Отец Серафимы ушел из жизни, когда девочке было три года, а вот отец Мирославы ушел просто так, ему надоело выслушивать претензии женщины, с которой он жил. Серафима его прекрасно понимала, поэтому, как только выдалась возможность, она свалила и сама.
Всю жизнь, сколько Сима себя помнит, ее использовали в качестве тягловой лошади. Она сидела с младшей капризной сестренкой, потом с ней гуляла, вместо того чтоб гулять с парнями и девчонками. Затем всей семьей дружно копили на образование Мирославы, которое она благополучно бросила на втором курсе и выскочила замуж.
И сколько же было радости, когда Мирослава играла свадьбу, потом рожала детей, мать умилялась, всем своим подругам говорила, как ее младшей дочери повезло в жизни. И ни слова о старшей, которая сама, собственным умом, да, не вышла замуж, но получила образование, купила квартиру, живет и ни от кого не зависит.
Но это ведь так, мелочи. А вот замужество и дети — это достижение.
И почему ее семья все еще думает, что она им что-то должна?

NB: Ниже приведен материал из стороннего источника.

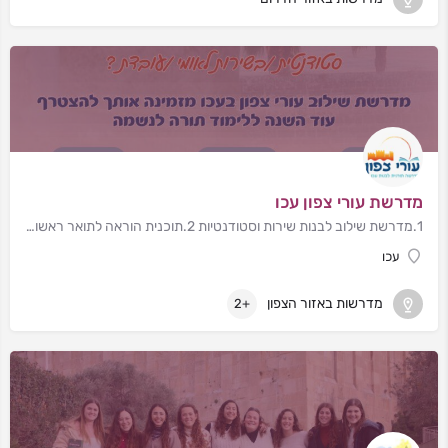
מדרשת עורי צפון עכו
1.מדרשת שילוב לבנות שירות וסטודנטיות 2.תוכנית הוראה לתואר ראשון ותעודת הוראה
עכו
מדרשות באזור הצפון
+2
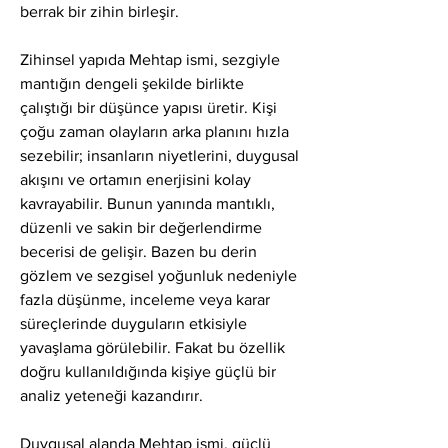
berrak bir zihin birleşir.
Zihinsel yapıda Mehtap ismi, sezgiyle 
mantığın dengeli şekilde birlikte 
çalıştığı bir düşünce yapısı üretir. Kişi 
çoğu zaman olayların arka planını hızla 
sezebilir; insanların niyetlerini, duygusal 
akışını ve ortamın enerjisini kolay 
kavrayabilir. Bunun yanında mantıklı, 
düzenli ve sakin bir değerlendirme 
becerisi de gelişir. Bazen bu derin 
gözlem ve sezgisel yoğunluk nedeniyle 
fazla düşünme, inceleme veya karar 
süreçlerinde duyguların etkisiyle 
yavaşlama görülebilir. Fakat bu özellik 
doğru kullanıldığında kişiye güçlü bir 
analiz yeteneği kazandırır.
Duygusal alanda Mehtap ismi, güçlü 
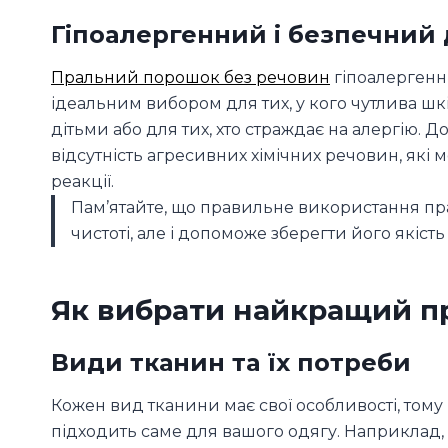
Гіпоалергенний і безпечний
Пральний порошок без речовин
гіпоалергенн
ідеальним вибором для тих, у кого чутлива ш
дітьми або для тих, хто страждає на алергію.
відсутність агресивних хімічних речовин, які
реакції.
Пам’ятайте, що правильне використання пр
чистоті, але і допоможе зберегти його якіст
Як вибрати найкращий п
Види тканин та їх потреби
Кожен вид тканини має свої особливості, том
підходить саме для вашого одягу. Наприклад,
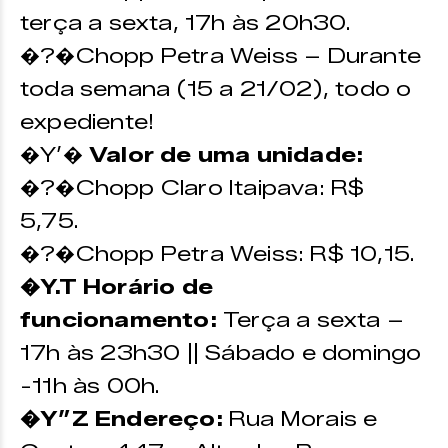
terça a sexta, 17h às 20h30.
�?�Chopp Petra Weiss – Durante
toda semana (15 a 21/02), todo o
expediente!
�Y’�
Valor de uma unidade:
�?�Chopp Claro Itaipava: R$
5,75.
�?�Chopp Petra Weiss: R$ 10,15.
�Y.T Horário de
funcionamento:
Terça a sexta –
17h às 23h30 || Sábado e domingo
-11h às 00h.
�Y”Z Endereço:
Rua Morais e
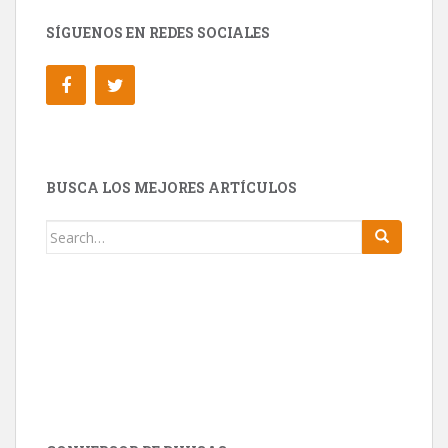
SÍGUENOS EN REDES SOCIALES
BUSCA LOS MEJORES ARTÍCULOS
Search for:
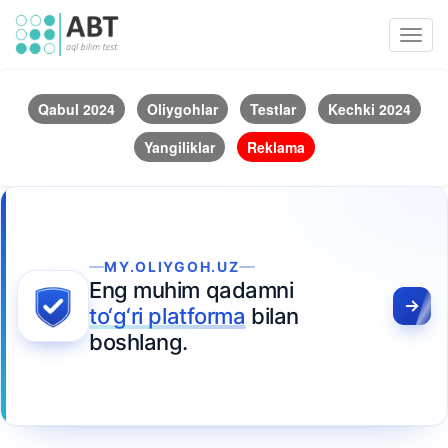
Toggl
navig
Qabul 2024
Oliygohlar
Testlar
Kechki 2024
Yangiliklar
Reklama
MY.OLIYGOH.UZ
Eng muhim qadamni
to‘g‘ri platforma
bilan
boshlang.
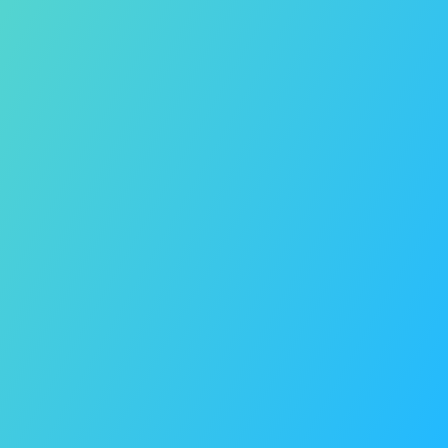
Biuro prasowe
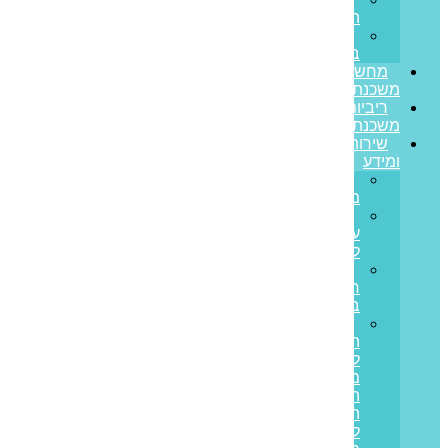
הצלחה
משרות
בפריים
מחשבון
משכנתא
ריביות
משכנתא
שירותים
ומידע
גרירת
משכנתא
הון
עצמי
למשכנתא
משכנתא
חוץ
בנקאית
איחוד
הלוואות
לבעלי
משכנתאות:
המדריך
המלא
ליציאה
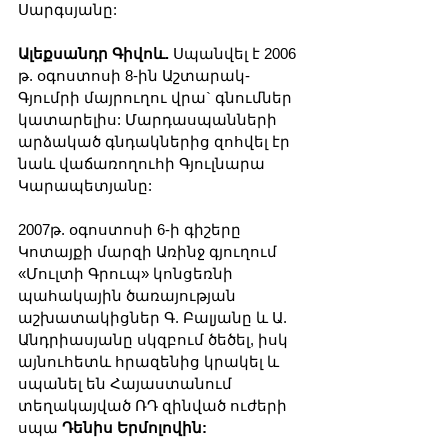
Սարգսյանը:
Ալեքսանդր Գիվոև.
 Սպանվել է 2006 
թ. օգոստոսի 8-ին Աշտարակ-
Գյումրի մայրուղու վրա` գնումներ 
կատարելիս: Մարդասպանների 
արձակած գնդակներից զոհվել էր 
նաև վաճառողուհի Գյուլնարա 
Կարապետյանը:
2007թ. օգոստոսի 6-ի գիշերը 
Կոտայքի մարզի Առինջ գյուղում 
«Մուլտի Գրուպ» կոնցեռնի 
պահակային ծառայության 
աշխատակիցներ Գ. Բալյանը և Ա. 
Անդրիասյանը սկզբում ծեծել, իսկ 
այնուհետև հրազենից կրակել և 
սպանել են Հայաստանում 
տեղակայված ՌԴ զինված ուժերի 
սպա 
Դենիս Երմոլովին:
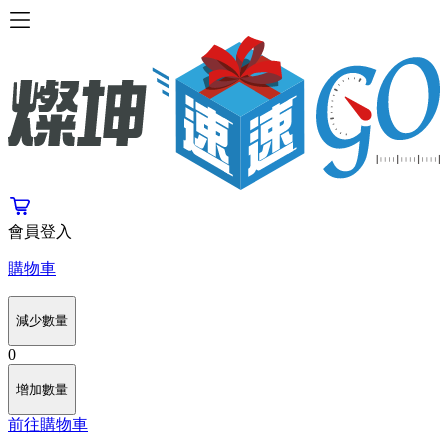
會員登入
購物車
減少數量
0
增加數量
前往購物車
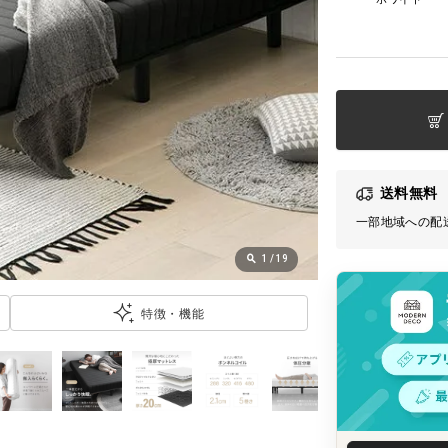
送料無料
一部地域への配
1
/
19
特徴・機能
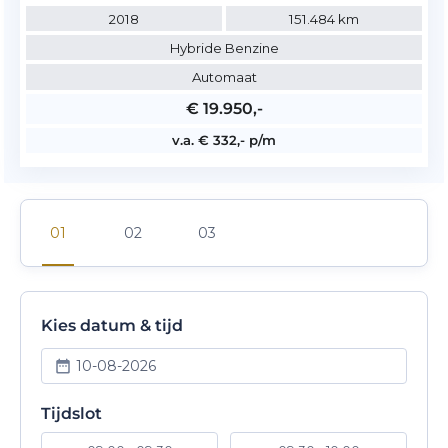
2018
151.484 km
Hybride Benzine
Automaat
€ 19.950,-
v.a. € 332,- p/m
Kies datum & tijd
10-08-2026
Tijdslot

— У Мирочки сложная ситуация в семье.
Серафима живо так представила перед глазами семью Мирочки, где та самая Мирочка практически ничем не занимается, сидит дома и очень херово воспитывает детей, но требований к мужу выше крыши. Сима удивлена, что несчастный мужик протянул еще так долго.
— Развод?
— Нет, что ты до этого, я надеюсь, не дойдет, но им надо освежить отношения, побыть вдвоем.
— При чем здесь я? Мне подержать свечку?
Мать реально напрягала, из кабинета вышла девушка, следующей должна быть очередь Серафимы, а мама раздражает разговором в такой волнительный для девушки момент.